What the article says about vendor responsibility

One of the strongest themes in the piece is that connected-device security should not depend on guesswork. Lincoln points to manufacturers that publish clear security pages, explain how to report vulnerabilities, and define how long customers can expect patches and support. Those commitments are more useful when they are easy to find and written in plain language, not buried in legal terms or support tickets.

The article notes that the difference between a manageable issue and a recurring exposure is often the presence of a process. When a vendor has an identifiable response path and is willing to engage on remediation, security becomes an operational discipline instead of an afterthought. The article cites research and disclosure work involving products such as Traeger and YoLink as examples of how process and responsiveness can change the risk equation.

It also mentions vendors including Wyze, Google, Garmin, and Owlet as examples of companies that publicly document trust and security resources.

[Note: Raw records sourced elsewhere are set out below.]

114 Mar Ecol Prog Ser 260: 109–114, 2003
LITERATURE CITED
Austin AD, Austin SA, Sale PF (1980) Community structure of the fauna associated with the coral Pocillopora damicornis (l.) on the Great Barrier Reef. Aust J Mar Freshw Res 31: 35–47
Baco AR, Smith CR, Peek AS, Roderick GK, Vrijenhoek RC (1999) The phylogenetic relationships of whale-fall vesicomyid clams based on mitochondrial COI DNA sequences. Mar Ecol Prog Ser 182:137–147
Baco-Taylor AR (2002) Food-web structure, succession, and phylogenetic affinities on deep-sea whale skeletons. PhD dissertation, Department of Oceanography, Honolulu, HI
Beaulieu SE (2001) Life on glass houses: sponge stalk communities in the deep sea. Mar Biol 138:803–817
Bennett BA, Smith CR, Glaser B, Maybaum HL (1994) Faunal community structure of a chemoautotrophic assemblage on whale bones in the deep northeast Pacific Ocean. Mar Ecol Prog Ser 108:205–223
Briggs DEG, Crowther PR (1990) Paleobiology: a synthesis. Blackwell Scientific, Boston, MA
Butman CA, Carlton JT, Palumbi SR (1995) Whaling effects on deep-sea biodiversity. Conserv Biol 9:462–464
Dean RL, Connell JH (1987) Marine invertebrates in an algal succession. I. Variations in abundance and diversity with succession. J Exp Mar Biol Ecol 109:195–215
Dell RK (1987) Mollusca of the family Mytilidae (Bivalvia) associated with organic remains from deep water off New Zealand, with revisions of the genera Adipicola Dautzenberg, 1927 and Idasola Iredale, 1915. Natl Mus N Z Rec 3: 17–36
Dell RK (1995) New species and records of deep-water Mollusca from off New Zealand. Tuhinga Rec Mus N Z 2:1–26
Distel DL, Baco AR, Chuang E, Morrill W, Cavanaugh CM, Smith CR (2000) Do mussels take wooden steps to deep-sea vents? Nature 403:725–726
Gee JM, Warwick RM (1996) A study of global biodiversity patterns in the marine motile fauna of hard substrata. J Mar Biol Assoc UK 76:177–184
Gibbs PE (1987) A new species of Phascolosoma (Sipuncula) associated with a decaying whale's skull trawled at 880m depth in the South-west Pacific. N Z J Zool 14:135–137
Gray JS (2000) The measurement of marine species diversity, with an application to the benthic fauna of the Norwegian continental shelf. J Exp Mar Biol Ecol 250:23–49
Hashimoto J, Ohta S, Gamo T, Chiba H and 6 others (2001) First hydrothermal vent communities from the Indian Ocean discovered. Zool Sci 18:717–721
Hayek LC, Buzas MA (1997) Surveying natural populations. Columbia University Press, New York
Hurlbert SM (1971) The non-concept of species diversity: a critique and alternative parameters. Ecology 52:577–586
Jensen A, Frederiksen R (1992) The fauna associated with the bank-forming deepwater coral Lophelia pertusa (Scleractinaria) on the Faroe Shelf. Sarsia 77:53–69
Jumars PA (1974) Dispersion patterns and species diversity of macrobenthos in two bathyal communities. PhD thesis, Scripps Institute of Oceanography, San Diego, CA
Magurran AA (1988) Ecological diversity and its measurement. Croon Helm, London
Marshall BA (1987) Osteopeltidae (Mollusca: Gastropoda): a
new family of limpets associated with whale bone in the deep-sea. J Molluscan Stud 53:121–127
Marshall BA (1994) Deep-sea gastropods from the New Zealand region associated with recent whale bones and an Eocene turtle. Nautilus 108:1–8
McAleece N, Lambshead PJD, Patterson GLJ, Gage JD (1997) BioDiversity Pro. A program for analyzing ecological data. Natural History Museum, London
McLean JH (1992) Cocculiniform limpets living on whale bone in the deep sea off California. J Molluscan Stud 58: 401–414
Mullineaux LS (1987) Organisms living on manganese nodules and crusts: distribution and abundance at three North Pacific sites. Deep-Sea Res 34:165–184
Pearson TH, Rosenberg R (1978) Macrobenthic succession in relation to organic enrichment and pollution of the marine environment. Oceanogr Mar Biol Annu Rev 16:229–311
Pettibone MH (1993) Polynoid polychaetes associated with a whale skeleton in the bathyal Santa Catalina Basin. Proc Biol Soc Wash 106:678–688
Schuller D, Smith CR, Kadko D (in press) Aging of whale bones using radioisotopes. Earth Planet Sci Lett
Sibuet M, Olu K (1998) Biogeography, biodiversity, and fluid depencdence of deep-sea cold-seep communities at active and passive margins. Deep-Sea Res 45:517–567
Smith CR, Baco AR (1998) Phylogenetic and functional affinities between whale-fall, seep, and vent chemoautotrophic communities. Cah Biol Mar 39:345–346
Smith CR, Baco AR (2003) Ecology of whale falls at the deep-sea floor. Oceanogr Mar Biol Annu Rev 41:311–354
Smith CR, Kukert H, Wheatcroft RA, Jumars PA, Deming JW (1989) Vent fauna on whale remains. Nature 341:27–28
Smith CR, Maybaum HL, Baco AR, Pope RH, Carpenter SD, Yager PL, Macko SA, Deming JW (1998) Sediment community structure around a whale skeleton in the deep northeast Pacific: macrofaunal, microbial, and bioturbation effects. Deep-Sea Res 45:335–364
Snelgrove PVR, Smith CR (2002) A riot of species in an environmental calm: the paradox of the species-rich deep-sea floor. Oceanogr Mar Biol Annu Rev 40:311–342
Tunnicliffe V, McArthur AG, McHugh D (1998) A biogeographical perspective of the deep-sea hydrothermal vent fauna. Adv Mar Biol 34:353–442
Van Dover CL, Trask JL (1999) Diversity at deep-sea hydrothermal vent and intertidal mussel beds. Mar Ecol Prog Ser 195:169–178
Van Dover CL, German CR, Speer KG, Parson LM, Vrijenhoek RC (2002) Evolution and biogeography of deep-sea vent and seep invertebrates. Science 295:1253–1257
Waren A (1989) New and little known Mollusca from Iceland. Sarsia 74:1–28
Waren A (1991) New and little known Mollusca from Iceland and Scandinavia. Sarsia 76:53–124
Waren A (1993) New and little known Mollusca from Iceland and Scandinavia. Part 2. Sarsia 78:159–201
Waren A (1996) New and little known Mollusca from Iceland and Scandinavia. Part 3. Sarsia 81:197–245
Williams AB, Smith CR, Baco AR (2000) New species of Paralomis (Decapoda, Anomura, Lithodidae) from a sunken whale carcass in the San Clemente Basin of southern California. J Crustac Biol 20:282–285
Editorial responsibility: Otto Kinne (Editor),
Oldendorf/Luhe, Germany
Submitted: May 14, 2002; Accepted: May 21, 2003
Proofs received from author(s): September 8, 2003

The larger takeaway is not that every product is secure by default, but that buyers should prefer vendors that are willing to make their security posture visible and supportable over time.

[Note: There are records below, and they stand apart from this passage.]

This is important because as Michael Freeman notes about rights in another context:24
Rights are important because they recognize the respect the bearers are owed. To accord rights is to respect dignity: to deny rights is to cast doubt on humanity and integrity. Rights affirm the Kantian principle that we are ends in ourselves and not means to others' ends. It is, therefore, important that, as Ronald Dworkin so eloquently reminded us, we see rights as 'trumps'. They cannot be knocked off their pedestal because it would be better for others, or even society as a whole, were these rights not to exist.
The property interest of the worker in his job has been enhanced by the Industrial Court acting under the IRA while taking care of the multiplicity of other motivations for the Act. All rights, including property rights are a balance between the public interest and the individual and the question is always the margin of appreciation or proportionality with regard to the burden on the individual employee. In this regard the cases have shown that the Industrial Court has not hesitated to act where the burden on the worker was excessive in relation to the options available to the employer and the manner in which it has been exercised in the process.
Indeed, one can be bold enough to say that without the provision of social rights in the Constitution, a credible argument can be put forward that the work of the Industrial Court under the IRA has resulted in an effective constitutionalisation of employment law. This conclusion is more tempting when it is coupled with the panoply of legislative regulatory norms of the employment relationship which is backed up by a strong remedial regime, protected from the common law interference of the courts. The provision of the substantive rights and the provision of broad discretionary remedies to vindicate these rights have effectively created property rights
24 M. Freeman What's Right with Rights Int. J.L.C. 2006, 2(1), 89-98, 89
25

The six controls that reduce exposure

After setting up the problem, the article gives a practical checklist that starts with the basics. The first step is to run updates immediately after installation, because many devices ship with outdated firmware that already contains known vulnerabilities. The second is to change any default settings or credentials so the device is not relying on values that may be shared across thousands of deployments.

The article then recommends placing smart devices on a guest or secondary wireless network. That simple separation helps limit lateral movement if one device is compromised, which is useful in both home and office environments. It also advises turning off unnecessary features such as remote access, voice control, or sharing options that the organization does not intend to use.

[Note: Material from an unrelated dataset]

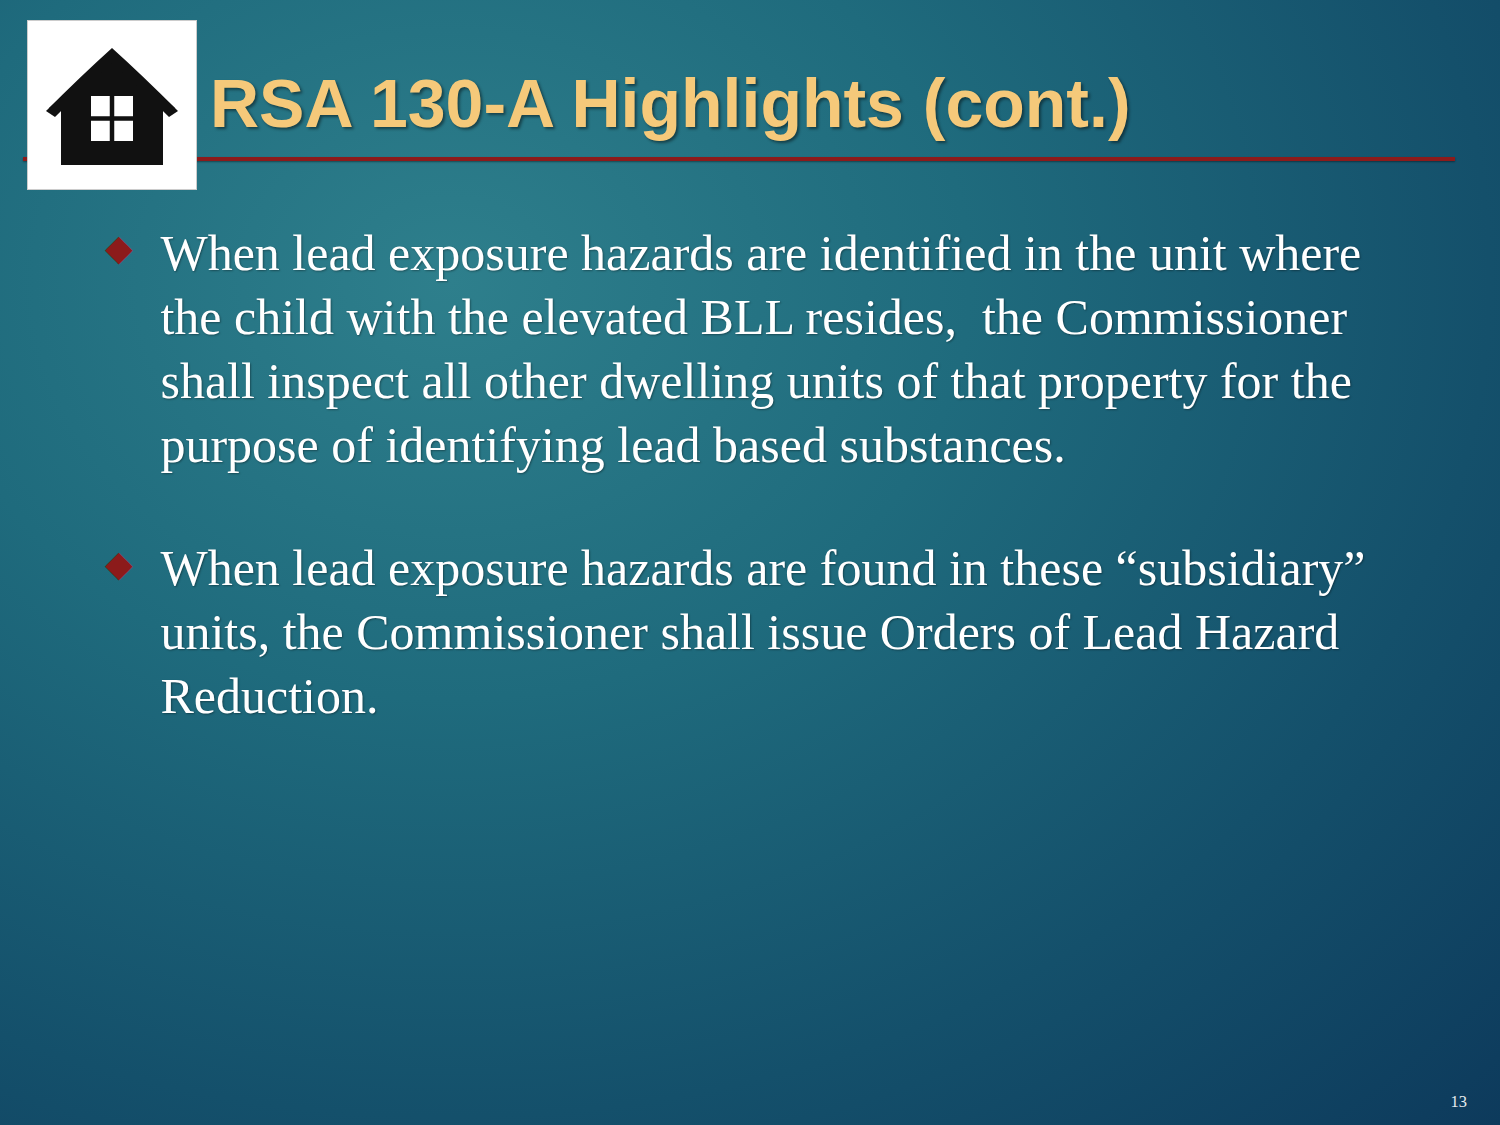RSA 130-A Highlights (cont.)
When lead exposure hazards are identified in the unit where the child with the elevated BLL resides, the Commissioner shall inspect all other dwelling units of that property for the purpose of identifying lead based substances.
When lead exposure hazards are found in these “subsidiary” units, the Commissioner shall issue Orders of Lead Hazard Reduction.
13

Another important control is disabling automatic port-forwarding features on routers, including UPnP, NAT-PMP, and PCP when they are not needed. Lincoln’s point is that convenience features can quietly expose a device to the internet without a deliberate review. The final step is to reset devices before disposal or resale so they do not remain linked to personal or business accounts.

  • Update firmware immediately after installation.
  • Change default passwords and device settings.
  • Place IoT devices on a guest or segmented network.
  • Disable features the organization does not use.
  • Turn off automatic port-forwarding features unless they are intentionally required.
  • Reset devices before disposal, transfer, or resale.

What this means for connected operations

For Paw Partners customers and similar connected-device programs, the operational lesson is clear: security controls work best when they are paired with telemetry, monitoring platforms, and health alerts. A device that reports firmware status, connectivity changes, battery conditions, or unusual behavior can be maintained before it becomes a support ticket or a field failure.

That is where connected workflows matter. Electronic prototyping, IoT integration, dashboards, and automated alerts help teams see whether devices are healthy, whether updates were applied, and whether a device needs intervention before downtime spreads. In practice, this creates a more reliable field operation because maintenance becomes proactive instead of reactive.

The article’s broader message is that IoT risk is persistent, not seasonal. Organizations that treat connected devices as living assets, with defined ownership, patching, segmentation, and end-of-life procedures, are better positioned to reduce outages and keep support costs predictable. The article closes by making the case that manufacturers and buyers alike should treat device safety as an ongoing responsibility.

Source: SC Media original article.

Why this matters

Real-world events often expose gaps in visibility, coordination, and system response.

The practical takeaway is that IoT security improves when vendors, operators, and field teams treat connected devices as managed assets with telemetry, update discipline, and clear lifecycle controls. That approach reduces exposure and supports steadier operations.